In this post, I will present a technical “deep-dive” into Spark internals, including RDD and Shared Variables. If you want to know more about Spark and Spark setup in a single node, please refer previous post of Spark series, including Spark 1O1 and Spark 1O2.
Resilient Distributed Datasets (RDD) – An RDD in is primary abstraction in Spark – a fault-tolerant, immutable distributed collection of objects that can be operated on in parallel. In Spark all work is expressed as either creating new RDDs, transforming existing RDDs, or calling operations on RDDs to compute a result. Under the hood, Spark automatically split data into multiple partitions and distributes the data contained in RDDs across your cluster.
How to create RDD – Spark provides two ways to create RDD, loading an external dataset or parallelizing a collection in your driver program.
//Create Java Spark Context object
JavaSparkContext sc = new JavaSparkContext();
//Using Spark Context, parallelize existing collection
JavaRDD<String> lines = sc.parallelize(Arrays.asList("pandas", "i like pandas"));
//Using Spark Context, load external storage
JavaRDD<String> lines = sc.textFile("/path/to/README.md");
RDD Operations – RDDs support two types of operations: transformations and actions. Transformations are operations on RDDs such as map() and filter() which return a new RDD. Actions are operations which return a result to the driver program or write it to storage, and kick off a computation, such as count() and first().
Transformations – Transformations are operations on RDDs that return a new RDD. Although you can define new RDDs any time, Spark computes them only in a lazy fashion. In “Lazy Evaluation”, transformed RDDs are computed lazily, only when you use them in an action.
//Create RDD from loading external file.
JavaRDD<String> inputRDD = sc.textFile("log.txt");
//Filter object from existing RDD and get a new RDD
JavaRDD<String> errorsRDD = inputRDD.filter( l -> x.contains("error"));
Note that the filter() operation does not mutate the existing inputRDD. Instead, it returns a pointer to an entirely new RDD. inputRDD can still be reused later in the program — for instance, to search for other words.
Finally, as you derive new RDDs from each other using transformations, Spark keeps track of the set of dependencies between different RDDs, called the lineage graph. It uses this information to compute each RDD on demand and to recover lost data if part of a persistent RDD is lost.
Actions – We’ve seen how to create RDDs from each other with transformations, but at some point, we’ll want to actually do something with our dataset. Actions are the second type of RDD operation. They are the operations that return a final value to the driver program or write data to an external storage system. Actions force the evaluation of the transformations required for the RDD they were called on, since they need to actually produce output.
//Count total number of element in RDD
long count = errorsRDD.count();
//Get top 10 element from RDD
List<String> top10 = errorsRDD.top(10);
Shared Variables – In Spark Tasks are executed on a remote cluster node, it works on separate copies of all the variables used in the function. These variables are copied to each machine, and no updates to the variables on the remote machine are propagated back to the driver program. Spark does provide two limited types of shared variables for two common usage patterns: broadcast variables and accumulators.

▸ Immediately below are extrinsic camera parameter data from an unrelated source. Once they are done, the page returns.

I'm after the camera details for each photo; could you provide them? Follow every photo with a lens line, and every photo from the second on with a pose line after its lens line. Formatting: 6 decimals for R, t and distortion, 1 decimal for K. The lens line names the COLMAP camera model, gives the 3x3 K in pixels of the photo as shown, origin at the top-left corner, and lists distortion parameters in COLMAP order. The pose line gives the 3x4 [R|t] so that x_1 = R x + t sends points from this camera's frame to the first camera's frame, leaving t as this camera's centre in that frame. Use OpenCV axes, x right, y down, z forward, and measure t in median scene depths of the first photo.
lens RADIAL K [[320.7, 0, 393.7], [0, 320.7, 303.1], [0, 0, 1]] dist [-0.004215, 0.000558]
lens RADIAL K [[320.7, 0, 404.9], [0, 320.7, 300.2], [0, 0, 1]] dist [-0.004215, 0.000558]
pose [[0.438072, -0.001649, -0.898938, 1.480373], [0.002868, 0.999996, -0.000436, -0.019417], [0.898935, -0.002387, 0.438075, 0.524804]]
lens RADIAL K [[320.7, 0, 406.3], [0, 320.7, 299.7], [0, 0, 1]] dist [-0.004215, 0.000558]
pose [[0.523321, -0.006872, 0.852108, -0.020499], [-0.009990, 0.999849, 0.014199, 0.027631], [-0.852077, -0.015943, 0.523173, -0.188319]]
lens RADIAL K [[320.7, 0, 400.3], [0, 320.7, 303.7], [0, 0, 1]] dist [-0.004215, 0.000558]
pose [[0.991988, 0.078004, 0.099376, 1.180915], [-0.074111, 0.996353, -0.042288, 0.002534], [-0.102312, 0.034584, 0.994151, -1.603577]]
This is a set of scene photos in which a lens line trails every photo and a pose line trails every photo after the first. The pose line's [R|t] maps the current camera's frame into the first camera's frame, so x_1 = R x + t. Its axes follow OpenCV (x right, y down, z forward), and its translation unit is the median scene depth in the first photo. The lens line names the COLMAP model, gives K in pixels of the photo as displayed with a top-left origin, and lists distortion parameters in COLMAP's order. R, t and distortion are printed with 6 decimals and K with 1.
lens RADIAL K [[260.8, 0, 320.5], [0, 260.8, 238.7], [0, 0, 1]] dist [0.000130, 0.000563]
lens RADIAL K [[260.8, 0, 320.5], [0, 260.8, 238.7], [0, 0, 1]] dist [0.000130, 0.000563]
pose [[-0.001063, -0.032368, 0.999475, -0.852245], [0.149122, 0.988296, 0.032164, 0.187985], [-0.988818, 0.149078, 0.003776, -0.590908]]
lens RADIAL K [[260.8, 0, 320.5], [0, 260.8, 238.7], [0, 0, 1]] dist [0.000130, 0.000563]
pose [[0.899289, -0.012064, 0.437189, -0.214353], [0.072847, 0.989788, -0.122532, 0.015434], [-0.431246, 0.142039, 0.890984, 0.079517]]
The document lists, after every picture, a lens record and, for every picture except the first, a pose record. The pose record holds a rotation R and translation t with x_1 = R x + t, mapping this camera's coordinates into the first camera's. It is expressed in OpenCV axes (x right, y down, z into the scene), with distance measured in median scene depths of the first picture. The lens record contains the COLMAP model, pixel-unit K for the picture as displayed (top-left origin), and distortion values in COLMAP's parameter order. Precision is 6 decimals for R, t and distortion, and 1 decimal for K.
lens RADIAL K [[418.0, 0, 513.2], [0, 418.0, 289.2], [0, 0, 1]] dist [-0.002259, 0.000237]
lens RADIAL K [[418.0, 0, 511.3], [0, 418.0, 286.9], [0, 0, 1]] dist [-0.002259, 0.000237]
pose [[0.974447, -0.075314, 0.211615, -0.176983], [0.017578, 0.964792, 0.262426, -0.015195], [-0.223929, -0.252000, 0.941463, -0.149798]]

Broadcast Variables – Broadcast variables let programmer keep a read-only variable cached on each machine rather than shipping a copy of it with tasks. Spark also attempts to distribute broadcast variables using efficient broadcast algorithms to reduce communication cost. For example, to give every node a copy of a large input dataset efficiently.
List<Long> array = Arrays.asList(1L, 2L, 3L);
//In this case array will be shipped with closure each time
rdd.map(i -> array.contains(i));
//Broadcast array to all nodes using Spark Context Object
//use the broadcast object for operations
Broadcast<List<Long>> broadcasted = sc.broadcast(array);
rdd.map(i -> broadcasted.value.contains(i));
Accumulators – Accumulators are variables that can only be “added” to through an associative operation. Used to implement counters and sums, efficiently in parallel. Spark natively supports accumulators of numeric value types and standard mutable collections, and programmers can extend for new types. Only the driver program can read an accumulator’s value, not the task.